Então a nota foi uma crítica e um recado ao Maduro?
O presidente Maduro não precisa de recados. Isso não é um recado, é uma reafirmação do Mercosul quanto à importância de que todas as questões sejam tratadas dentro de um marco democrático. Ninguém diz que há uma culpa específica. Aliás, nós lemos que agentes do Estado estão sendo presos na Venezuela, acusados de mortes de manifestantes.

Mas nós também lemos que um legítimo líder de oposição foi preso e isso não está no Protocolo de Ushuaia.
Sim, mas não me cabe comentar uma ordem judicial de outro país. É um princípio basilar da política externa brasileira a não-interferência em assuntos internos.

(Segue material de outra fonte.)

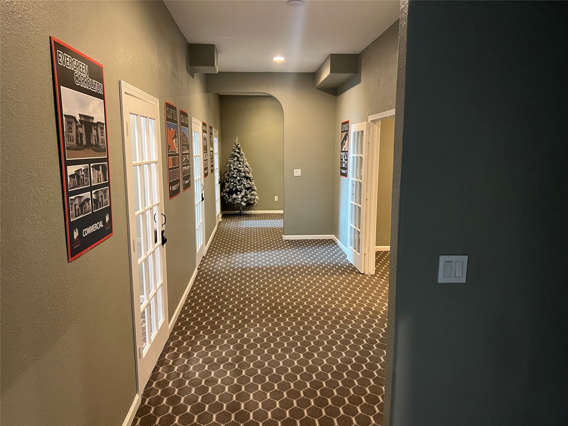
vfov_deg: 53.1
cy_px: 213
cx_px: 284
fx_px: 427
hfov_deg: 67.3
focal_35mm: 26
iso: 500
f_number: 1.5
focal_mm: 5.7
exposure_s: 1/60
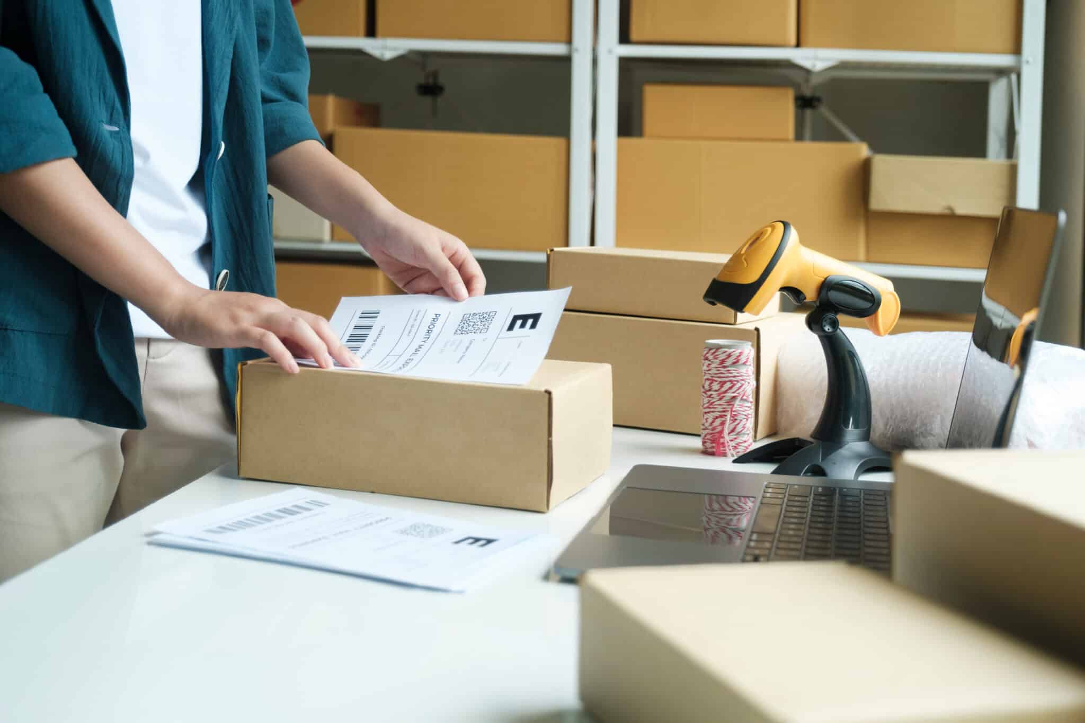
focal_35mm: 47
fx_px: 1416
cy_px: 362
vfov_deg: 28.6
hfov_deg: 41.9
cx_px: 542
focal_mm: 31.1
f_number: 2.8
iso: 320
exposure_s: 1/125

A Venezuela e os EUA expulsaram reciprocamente seus diplomatas. Com Lula, o Brasil atuava meio como mediador. E agora?
O Brasil atuava e atua, mas não necessariamente abertamente. Muitas coisas se obtêm em diplomacia sem que elas cheguem a público, até porque, se chegarem, não terão resultado.

É por isso que o chanceler venezuelano decidiu vir para uma conversa olho no olho?
Ele pediu para vir para explicar a situação interna e as medidas que o governo vem tomando para a facilitação do diálogo político no país. O Brasil defende esse diálogo.

Por que os sucessivos adiamentos da cúpula do Mercosul e, até agora, nada?
A presidente Cristina Kirchner [Argentina] passou por intervenção cirúrgica e depois foi difícil compatibilizar as agendas de cinco presidentes. Não significa que o Mercosul esteja parado, ao contrário.

Por que a presidente Dilma cancelou a ida a Bruxelas e depois voltou atrás?
A presidente queria ir com resultados palpáveis, não para uma reunião de mera cordialidade. Quando viu que, de fato, era possível dizer aos europeus que estávamos muito próximos de um acordo Mercosul-UE, ela confirmou a ida.

A Argentina, por não concluir sua lista de ofertas, estava atrasando o cronograma?
A Argentina tem sido extremamente partícipe do processo. Nós, do Mercosul, estamos em fase de compatibilização das ofertas. Vamos fazer reunião dia 7, em Montevidéu, e estou plenamente convencido de que estará tudo pronto no fim de março.

O que vai ocorrer com o senador boliviano Roger Molina, asilado no Brasil?
O Conare [Comitê Nacional para os Refugiados] está examinando o caso, e eu acompanho com interesse, mas vamos ver.

Qual o papel do Itamaraty no caso Henrique Pizzolato?
Ao Itamaraty cabe encaminhar o pedido de extradição às autoridades italianas, coisa que já fizemos.

Depois do discurso de Obama e da ida do sr. ao Departamento de Estado, o que falta para a presidente Dilma ir aos EUA?
Não comentarei tratativas desse tema. A presidente tratou do assunto [do monitoramento] com o presidente Obama e na ONU, enquanto estamos tomando iniciativas, como a resolução da Assembleia Geral, feita pelo Brasil e pela Alemanha, sobre o direito à privacidade na era digital. E vamos ter, em abril, em São Paulo, uma conferência multissetorial, com governos, empresas e representantes de vários setores, sobre governança na internet.

Por que o Brasil não concede asilo a Edward Snowden?
Nunca foi pedido esse asilo. Houve uma circular de uma ONG para vários países pedindo asilo para ele. Não dissemos não. Nem sequer sabíamos se o pedido da ONG partia dele. Numa conversa com a embaixadora [dos EUA no Brasil, Liliana Ayalde], o assunto surgiu e eu disse: "Olha, o caso não se coloca. Não tivemos nenhum pedido de asilo e, portanto, não vamos considerar".

O Brasil tem condições de pagar em torno de R$ 55 mil por mês de aluguel só para um dos dois embaixadores em Nova York? E para quê?
A residência do embaixador em Nova York é um próprio nacional e a do embaixador alterno, essa sim, é alugada e não tem nada de suntuoso. Porém, os preços em Nova York são muito salgados. Ele teve dificuldade em encontrar um imóvel perto da ONU, porque eram muito caros, e foi para o outro lado da cidade. Lá, as celebridades moram na ilha inteira. Quando jovem, morei lá num apartamento modesto de dois quartos e vivia no mesmo prédio o [ator] Anthony Quinn.